On observe effectivement une telle tendance dans certains secteurs, avant tout dans une optique de réduction des risques et afin d’assurer la continuité des chaînes d’approvisionnement. La situation peut toutefois fortement varier d’un secteur à un autre. L’approvisionnement de l’Europe concernant certains ingrédients dans l’industrie pharmaceutique reste très dépendant de l’Asie. On assiste ainsi parfois simultanément à une tendance à la globalisation et à la déglobalisation des échanges en fonction des secteurs concernés. Fondamentalement, la tendance va néanmoins en direction d’une réduction des risques dans la gestion des chaînes d’approvisionnement. La globalisation fait place à une forme de multipolarité avec la définition de nouveaux espaces d’échange.

Quelle est la place de l’Inde dans ce contexte?

L’Inde est justement le quatrième pôle qui est venu s’y ajouter. Pour nous, l’Inde est intéressante à plusieurs égards. Premièrement, le pays dispose encore d’une population jeune tout en ayant une croissance démographique maîtrisée. Deuxièmement, il y a la forte croissance de l’économie indienne. Troisièmement, l’Inde bénéficie d’un très bon système de formation qui se caractérise par d’excellentes compétences dans le domaine technologique, l’usage de la langue anglaise qui facilite les choses ainsi que le fait que le pays dispose aussi d’un secteur du capital-investissement très dynamique, aussi bien dans le private equity que dans le domaine du capital-risque proprement dit. L’Inde dispose ainsi d’une base solidement établie constituée d’entreprises de croissance et de start-up, complétée par des investisseurs locaux qui investissent dans ces sociétés.

«La décarbonation de l’économie influencera les choix effectués en matière de production d’énergie, la demande pour certains matériaux et matières premières tout comme la consommation.»

Dans quels domaines les entreprises indiennes sont-elles particulièrement innovantes?

On peut citer en particulier les activités liées aux logiciels, à la pharma ou encore aux différentes technologies de pointe, y compris des fabricants de composants pour l’industrie spatiale par exemple.

Pourquoi les marchés privés sont-ils plus adaptés que marchés cotés en bourse pour tirer parti de ces trois tendances de fond ainsi que d’innovations telles que l’IA?

De manière générale, l’innovation naît principalement dans des entreprises issues des marchés privés.
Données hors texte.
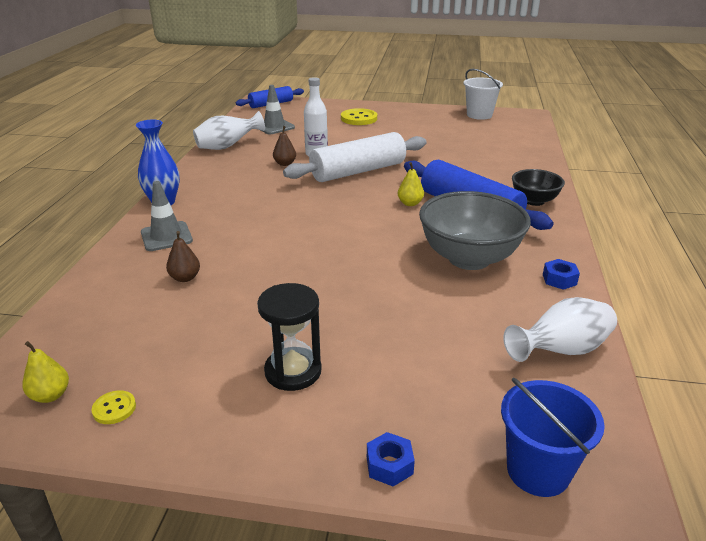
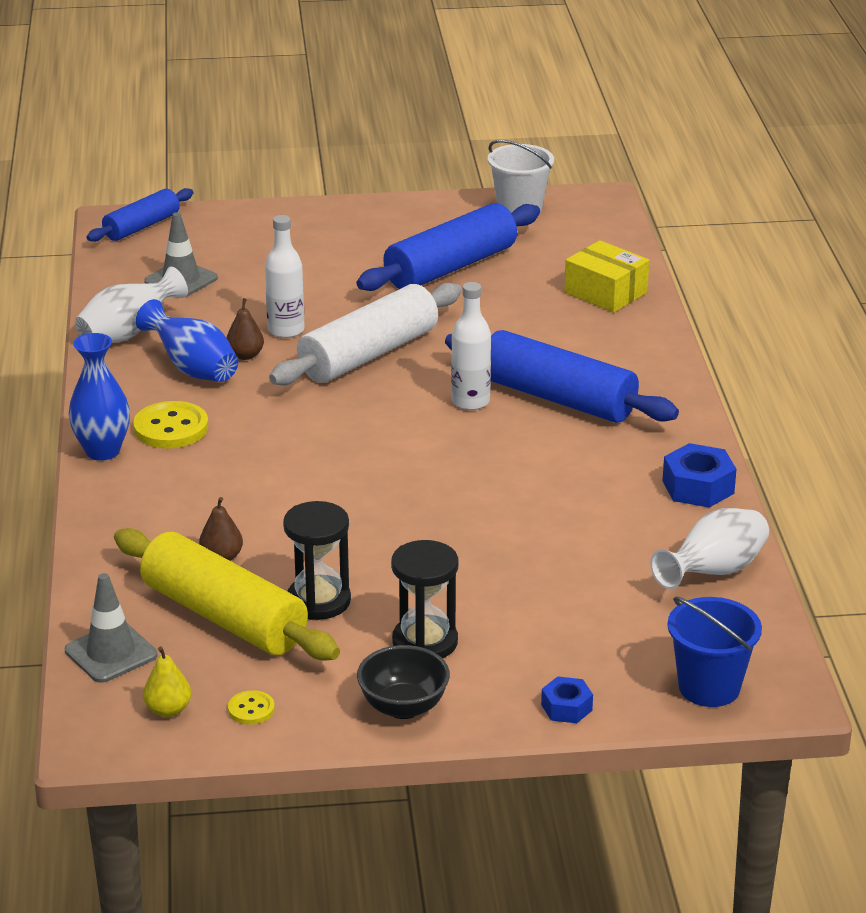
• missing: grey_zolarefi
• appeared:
Si l’on prend l’exemple de l’IA, il n’y a actuellement pratiquement aucune société cotée en bourse qui est vraiment leader dans ce domaine. Certes, il existe des grands groupes qui rachètent des start-up actives dans l’IA et investissent dans celles-ci mais l’innovation n’est le plus souvent pas apparue dans ces grands groupes.
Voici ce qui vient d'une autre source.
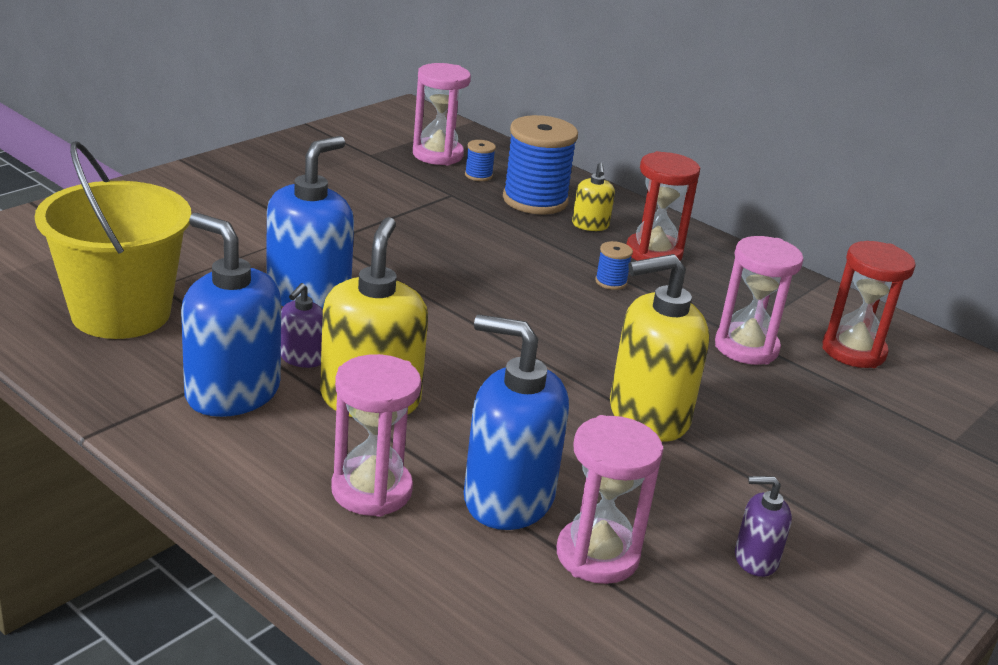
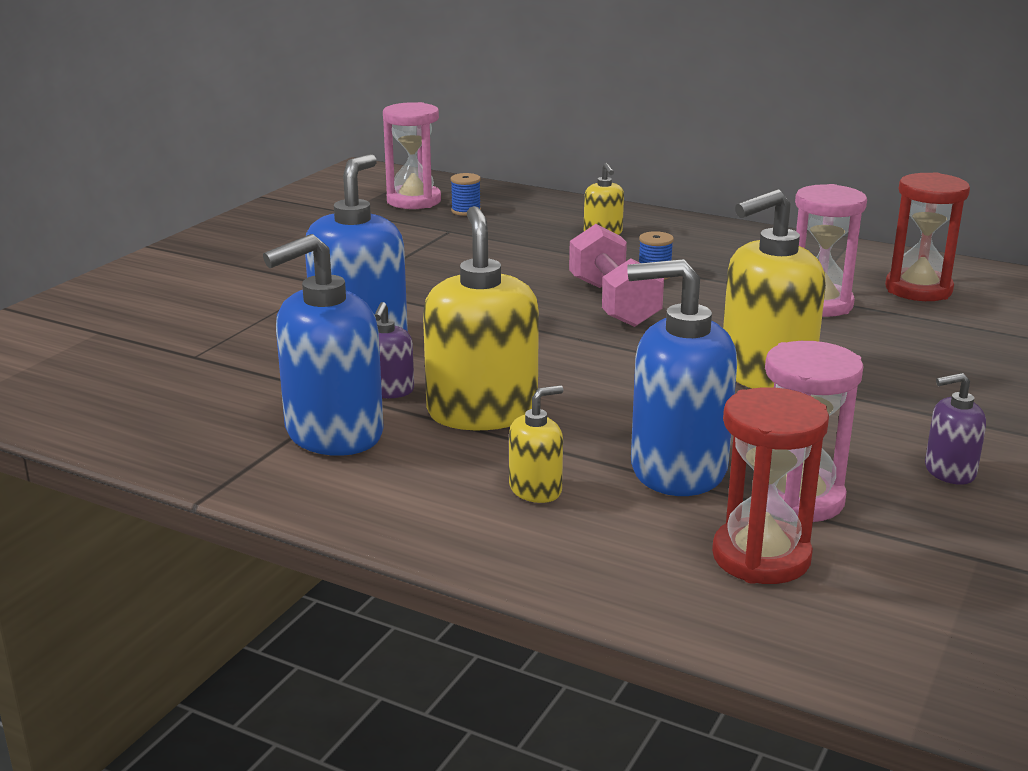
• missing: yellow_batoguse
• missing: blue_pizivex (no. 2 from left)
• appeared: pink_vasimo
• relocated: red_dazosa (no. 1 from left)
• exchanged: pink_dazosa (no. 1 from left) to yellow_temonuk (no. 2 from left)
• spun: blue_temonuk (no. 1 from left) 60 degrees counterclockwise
Si l’on prend le thème de la décarbonation, beaucoup d’entreprises actives dans les énergies renouvelables sont aussi en mains privées. Enfin, si l’on considère le thème de la déglobalisation, on peut observer que beaucoup des entreprises qui jouent un rôle clé dans l’organisation des chaînes d’approvisionnement sont souvent des acteurs locaux non cotés en bourse, et cela aussi bien aux Etats-Unis qu’en Inde par exemple.